Month one, no luck. Tears in this household were plentiful. I was done, I wanted to get off the roller-coaster now, it was no longer fun. We had been doing this for almost two years and still no glimmer of a baby. Neil and I made the difficult decision that after two years we'd look into adoption...I had four months to go...

Month two of Femara and IUI...baby here we come! We got the news we'd been waiting for, Emma was going to be a big sister...and she was on March 11, 2010. We couldn't have been happier.

When Claire turned one Neil and I decided it was time to start on the path of trying for baby number three. We knew it could happen really fast, or take some time. We thought for sure we were ready to tackle this again. We'd been through this once, we knew what to expect, bring it on!

It's now been 6, going on 7, months, which don't get me wrong, really isn't a long time, especially in the infertility world. But I wasn't prepared for this. I wasn't ready for it to be even MORE difficult than it was with Claire. I was expecting, "Here's your Femara, call when you're ready to be inseminated. Have a nice day." But it hasn't been like that at all. My emotions are completely drained. I've been hit with more roadblocks than I'd like to admit. I just want a baby, is that too much to ask for. It's a righteous desire. But I know that one day, hopefully not too far from now, I will have that precious baby (or two, I wouldn't mind getting two out of the way) and I'll be in pure bliss...until that irritating itch sets in again and it will be time to get in line for another ride of the ever so evolving roller-coaster.

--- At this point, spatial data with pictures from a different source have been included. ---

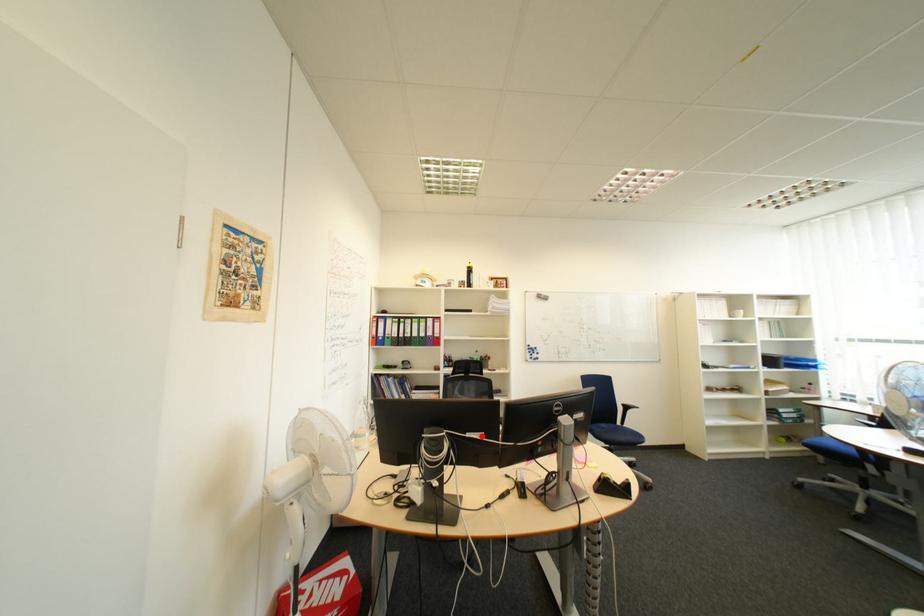
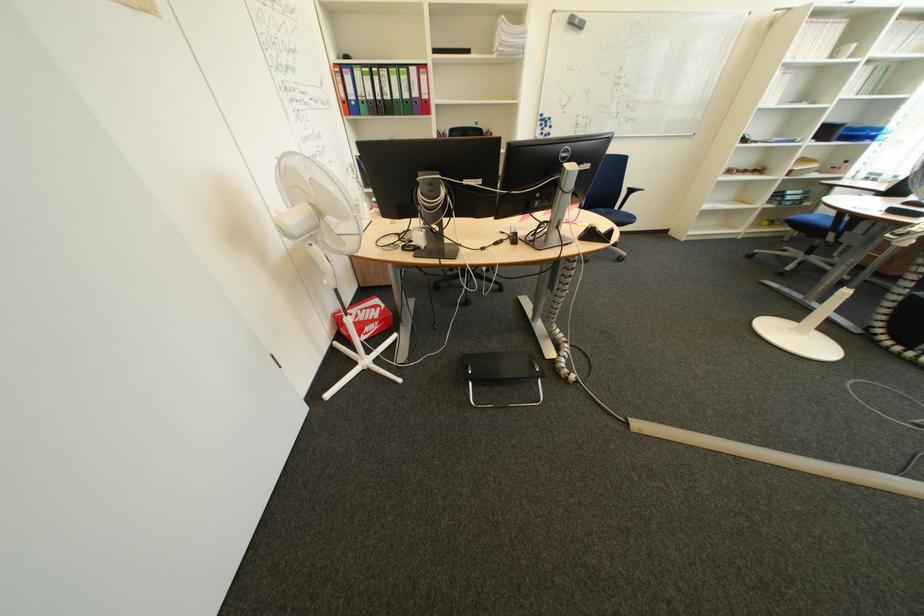
Question: I am providing you with two images of the same scene from different viewpoints. Given a red point in image1, look at the same physical point in image2. Is it:

Choices:
 (A) Closer to the viewpoint
 (B) Farther from the viewpoint

Answer: (A)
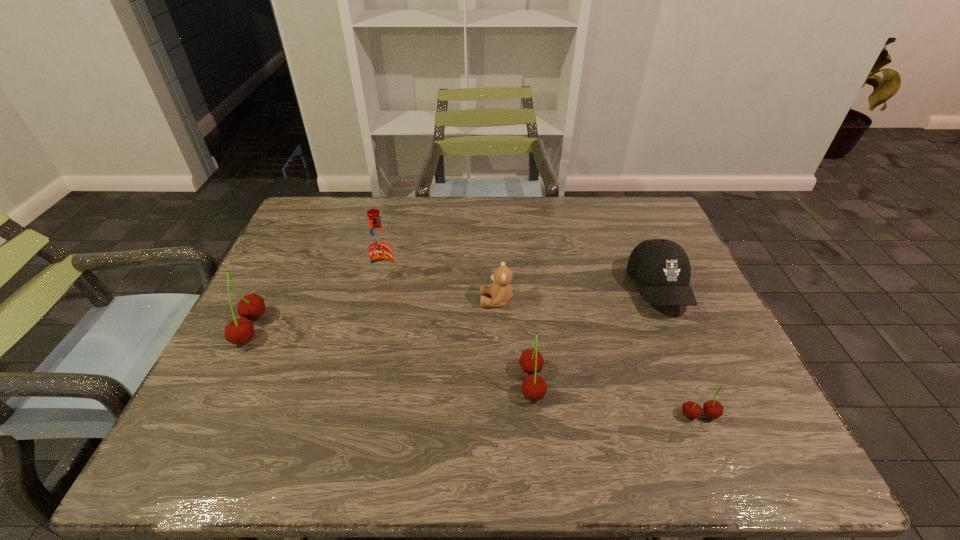
Find the location of a particular element. spot to insert another cherry for uniform distribution is located at coordinates (383, 354).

You can see how my story is a little different than most. A woman was able to get pregnant without even trying, hell she was only married for a month, but then she can't have another, crazy! I hope all women that were able to get pregnant with one, two, even three, without needing help, but now want more and can't know that I don't know what you're going through, because we all experience this infertility journey differently, but I feel for you. I know the pain and loneliness from both the fertile world and the infertile world. It'a as if we're in limbo and it seems as if nobody understands what we're going through. But I also want you to know that I'm here. This needs to be talked about. Others need to know we're not just crazy baby hungry women that can't get pregnant as fast as the first time so we're automatically assuming we're infertile...we were just blessed to have an absolute miracle baby (or babies) and we have the desire to increase our family. We're dealing with infertility just like the rest of the infertile world, we put on the fake smiles (which we've mastered by now) and we pretend like we welcome all the unwanted advice. But inside we're aching, there's such a gaping hole in our hearts that nothing, no matter how hard we try, can fill. We see our children growing, getting older, and as much as we love watching them grow and develop, we miss the spirit a baby brings into the home, it's a daily reminder of the fact we already know, we need more children and we can't.

1 comment:

Nat said...

I'm glad you have been able to share so much of your story with us. . .I remember I was very hesitant when I started sharing my infertility journey on my blog but I'm so glad I did. It was a wonderful place to express what I was feeling and to receive some encouragement here and there.